Reproduce the text read from each page in the data below verbatim, line for line, and omit the pictures.
------
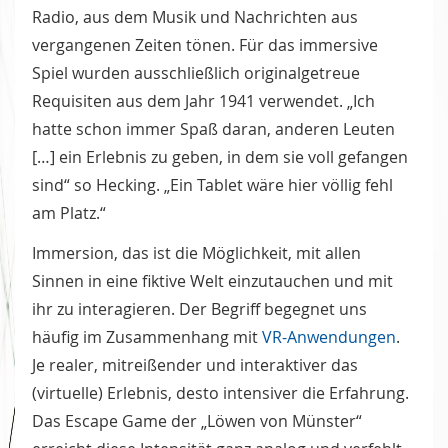
Radio, aus dem Musik und Nachrichten aus
vergangenen Zeiten tönen. Für das immersive
Spiel wurden ausschließlich originalgetreue
Requisiten aus dem Jahr 1941 verwendet. „Ich
hatte schon immer Spaß daran, anderen Leuten
[…] ein Erlebnis zu geben, in dem sie voll gefangen
sind“ so Hecking. „Ein Tablet wäre hier völlig fehl
am Platz.“
Immersion, das ist die Möglichkeit, mit allen
Sinnen in eine fiktive Welt einzutauchen und mit
ihr zu interagieren. Der Begriff begegnet uns
häufig im Zusammenhang mit
VR-Anwendungen
.
Je realer, mitreißender und interaktiver das
(virtuelle) Erlebnis, desto intensiver die Erfahrung.
Das Escape Game der „Löwen von Münster“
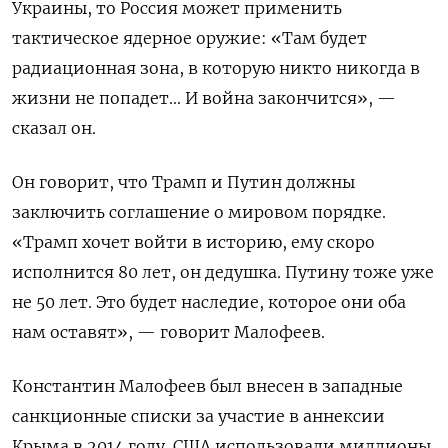
Украины, то Россия может применить
тактическое ядерное оружие: «Там будет
радиационная зона, в которую никто никогда в
жизни не попадет... И война закончится», —
сказал он.
Он говорит, что Трамп и Путин должны
заключить соглашение о мировом порядке.
«Трамп хочет войти в историю, ему скоро
исполнится 80 лет, он дедушка. Путину тоже уже
не 50 лет. Это будет наследие, которое они оба
нам оставят», — говорит Малофеев.
Константин Малофеев был внесен в западные
санкционные списки за участие в аннексии
Крыма в 2014 году. США использовали миллионы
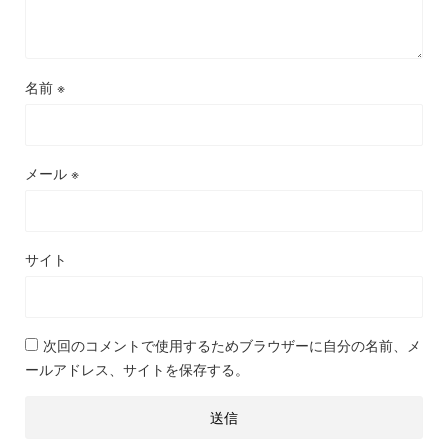
名前
※
メール
※
サイト
次回のコメントで使用するためブラウザーに自分の名前、メ
ールアドレス、サイトを保存する。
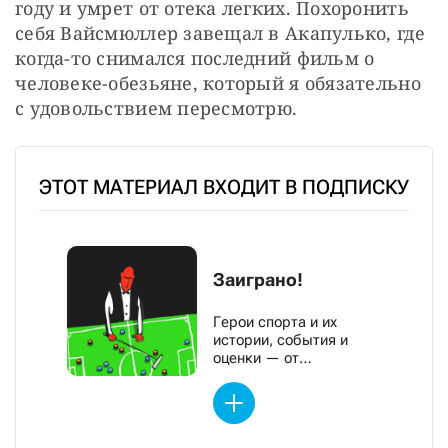
году и умрет от отека легких. Похоронить 
себя Вайсмюллер завещал в Акапулько, где 
когда-то снимался последний фильм о 
человеке-обезьяне, который я обязательно 
с удовольствием пересмотрю.
ЭТОТ МАТЕРИАЛ ВХОДИТ В ПОДПИСКУ
Заиграно!
Герои спорта и их
истории, события и
оценки — от
обозревателей «Новой»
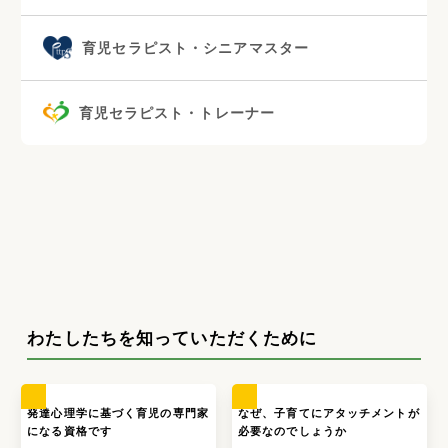
育児セラピスト・シニアマスター
育児セラピスト・トレーナー
わたしたちを知っていただくために
発達心理学に基づく育児の専門家
なぜ、子育てにアタッチメントが
になる資格です
必要なのでしょうか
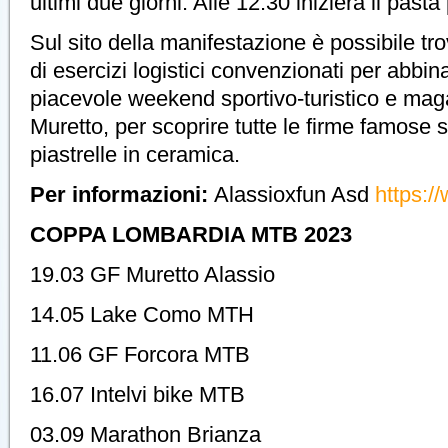
ultimi due giorni. Alle 12:30 inizierà il pasta 
Sul sito della manifestazione è possibile t
di esercizi logistici convenzionati per abbin
piacevole weekend sportivo-turistico e magar
Muretto, per scoprire tutte le firme famose s
piastrelle in ceramica.
Per informazioni:
Alassioxfun Asd
https:/
COPPA LOMBARDIA MTB 2023
19.03 GF Muretto Alassio
14.05 Lake Como MTH
11.06 GF Forcora MTB
16.07 Intelvi bike MTB
03.09 Marathon Brianza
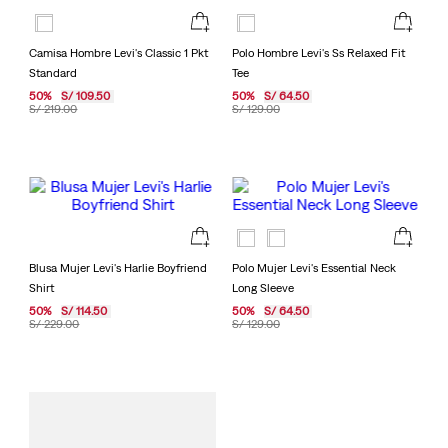
Camisa Hombre Levi's Classic 1 Pkt
Polo Hombre Levi's Ss Relaxed Fit
Standard
Tee
50
%
S/
109
.
50
50
%
S/
64
.
50
S/
219
.
00
S/
129
.
00
Blusa Mujer Levi's Harlie Boyfriend
Polo Mujer Levi's Essential Neck
Shirt
Long Sleeve
50
%
S/
114
.
50
50
%
S/
64
.
50
S/
229
.
00
S/
129
.
00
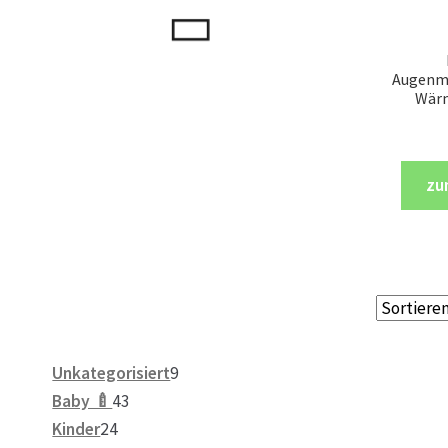
Augenm
Wärm
zu
9
Unkategorisiert
9
43
Produkte
Baby 🍼
43
24
Produkte
Kinder
24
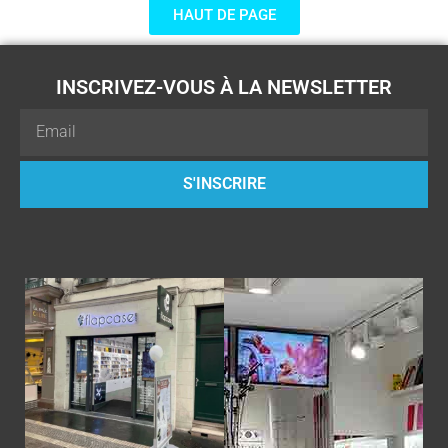
HAUT DE PAGE
INSCRIVEZ-VOUS À LA NEWSLETTER
Email
S'INSCRIRE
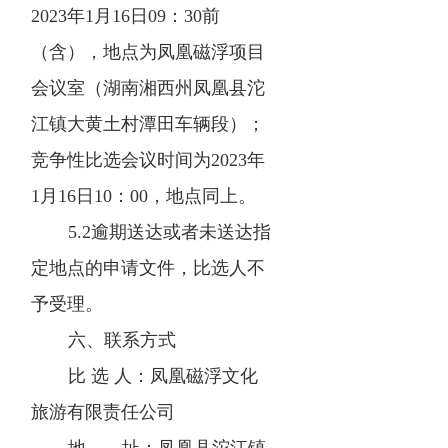
2023年1月16日09：30前
（含），地点为凤凰磁浮项目
会议室（湖南湘西州凤凰县沱
江镇大黄土村潭田车辆段）；
竞争性比选会议时间为2023年
1月16日10：00，地点同上。
5.2逾期送达或者未送达指
定地点的申请文件，比选人不
予受理。
六、联系方式
比 选 人：凤凰磁浮文化
旅游有限责任公司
------
_OUTPUT FOR THIS TASK_.
Radio, aus dem Musik und Nachrichten aus
vergangenen Zeiten tönen. Für das immersive
Spiel wurden ausschließlich originalgetreue
Requisiten aus dem Jahr 1941 verwendet. „Ich
hatte schon immer Spaß daran, anderen Leuten
[…] ein Erlebnis zu geben, in dem sie voll gefangen
sind“ so Hecking. „Ein Tablet wäre hier völlig fehl
am Platz.“
Immersion, das ist die Möglichkeit, mit allen
Sinnen in eine fiktive Welt einzutauchen und mit
ihr zu interagieren. Der Begriff begegnet uns
häufig im Zusammenhang mit
VR-Anwendungen
.
Je realer, mitreißender und interaktiver das
(virtuelle) Erlebnis, desto intensiver die Erfahrung.
Das Escape Game der „Löwen von Münster“
Украины, то Россия может применить
тактическое ядерное оружие: «Там будет
радиационная зона, в которую никто никогда в
жизни не попадет... И война закончится», —
сказал он.
Он говорит, что Трамп и Путин должны
заключить соглашение о мировом порядке.
«Трамп хочет войти в историю, ему скоро
исполнится 80 лет, он дедушка. Путину тоже уже
не 50 лет. Это будет наследие, которое они оба
нам оставят», — говорит Малофеев.
Константин Малофеев был внесен в западные
санкционные списки за участие в аннексии
Крыма в 2014 году. США использовали миллионы
名前
※
メール
※
サイト
次回のコメントで使用するためブラウザーに自分の名前、メ
ールアドレス、サイトを保存する。
году и умрет от отека легких. Похоронить 
себя Вайсмюллер завещал в Акапулько, где 
когда-то снимался последний фильм о 
человеке-обезьяне, который я обязательно 
с удовольствием пересмотрю.
ЭТОТ МАТЕРИАЛ ВХОДИТ В ПОДПИСКУ
Заиграно!
Герои спорта и их
истории, события и
оценки — от
обозревателей «Новой»
育児セラピスト・シニアマスター
育児セラピスト・トレーナー
わたしたちを知っていただくために
発達心理学に基づく育児の専門家
なぜ、子育てにアタッチメントが
になる資格です
必要なのでしょうか
ultimi due giorni. Alle 12:30 inizierà il pasta 
Sul sito della manifestazione è possibile t
di esercizi logistici convenzionati per abbin
piacevole weekend sportivo-turistico e magar
Muretto, per scoprire tutte le firme famose s
piastrelle in ceramica.
Per informazioni:
Alassioxfun Asd
https:/
COPPA LOMBARDIA MTB 2023
19.03 GF Muretto Alassio
14.05 Lake Como MTH
11.06 GF Forcora MTB
16.07 Intelvi bike MTB
03.09 Marathon Brianza
Camisa Hombre Levi's Classic 1 Pkt
Polo Hombre Levi's Ss Relaxed Fit
Standard
Tee
50
%
S/
109
.
50
50
%
S/
64
.
50
S/
219
.
00
S/
129
.
00
Blusa Mujer Levi's Harlie Boyfriend
Polo Mujer Levi's Essential Neck
Shirt
Long Sleeve
50
%
S/
114
.
50
50
%
S/
64
.
50
S/
229
.
00
S/
129
.
00
Augenm
Wärm
zu
9
Unkategorisiert
9
43
Produkte
Baby 🍼
43
24
Produkte
Kinder
24
HAUT DE PAGE
INSCRIVEZ-VOUS À LA NEWSLETTER
Email
S'INSCRIRE
2023年1月16日09：30前
（含），地点为凤凰磁浮项目
会议室（湖南湘西州凤凰县沱
江镇大黄土村潭田车辆段）；
竞争性比选会议时间为2023年
1月16日10：00，地点同上。
5.2逾期送达或者未送达指
定地点的申请文件，比选人不
予受理。
六、联系方式
比 选 人：凤凰磁浮文化
旅游有限责任公司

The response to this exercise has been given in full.